Try it: Every picture is to be removed, and all the data is to be copied exactly.

(Beginning of Input material)

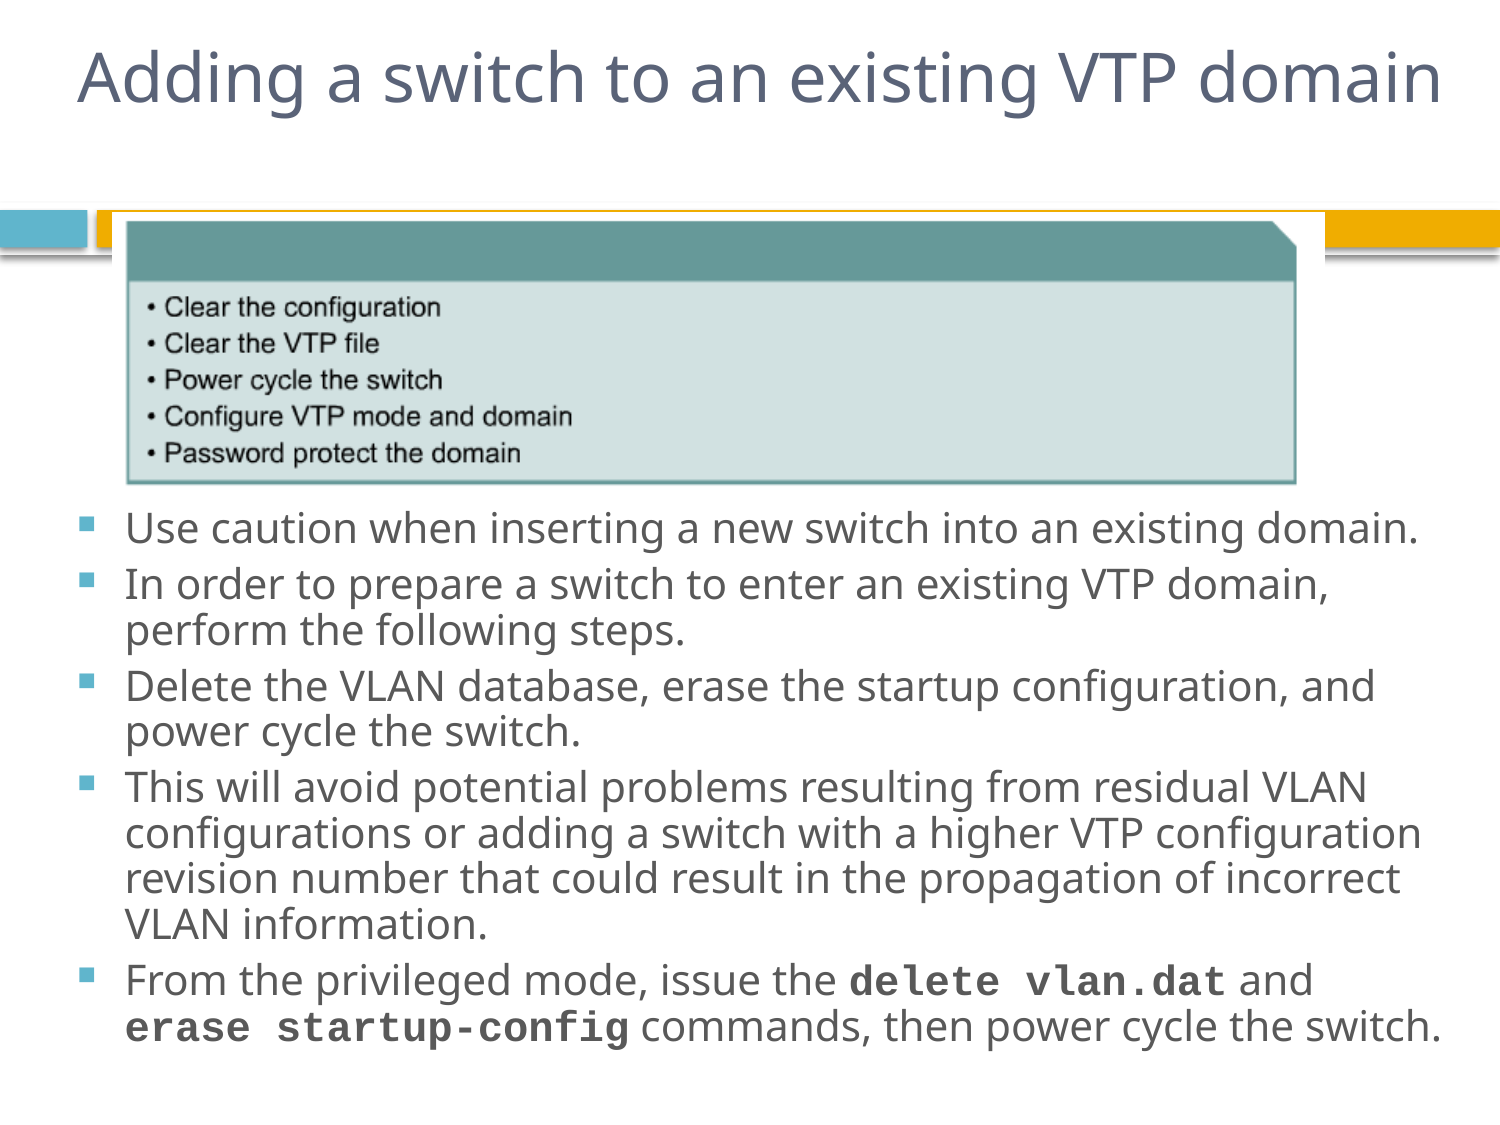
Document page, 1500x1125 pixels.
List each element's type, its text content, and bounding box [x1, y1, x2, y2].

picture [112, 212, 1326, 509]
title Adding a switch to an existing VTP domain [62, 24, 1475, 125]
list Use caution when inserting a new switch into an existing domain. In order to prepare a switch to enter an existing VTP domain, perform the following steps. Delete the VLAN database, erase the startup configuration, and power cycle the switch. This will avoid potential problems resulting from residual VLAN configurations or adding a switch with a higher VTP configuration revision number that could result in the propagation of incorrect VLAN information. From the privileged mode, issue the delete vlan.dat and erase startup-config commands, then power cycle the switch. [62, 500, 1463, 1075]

(End of Input material)

Response to the task:
Document page, 1500x1125 pixels.
List each element's type, its text content, and bounding box [x1, y1, x2, y2].

picture [112, 212, 1326, 509]
title Adding a switch to an existing VTP domain [62, 24, 1475, 125]
list Use caution when inserting a new switch into an existing domain. In order to prepare a switch to enter an existing VTP domain, perform the following steps. Delete the VLAN database, erase the startup configuration, and power cycle the switch. This will avoid potential problems resulting from residual VLAN configurations or adding a switch with a higher VTP configuration revision number that could result in the propagation of incorrect VLAN information. From the privileged mode, issue the delete vlan.dat and erase startup-config commands, then power cycle the switch. [62, 500, 1463, 1075]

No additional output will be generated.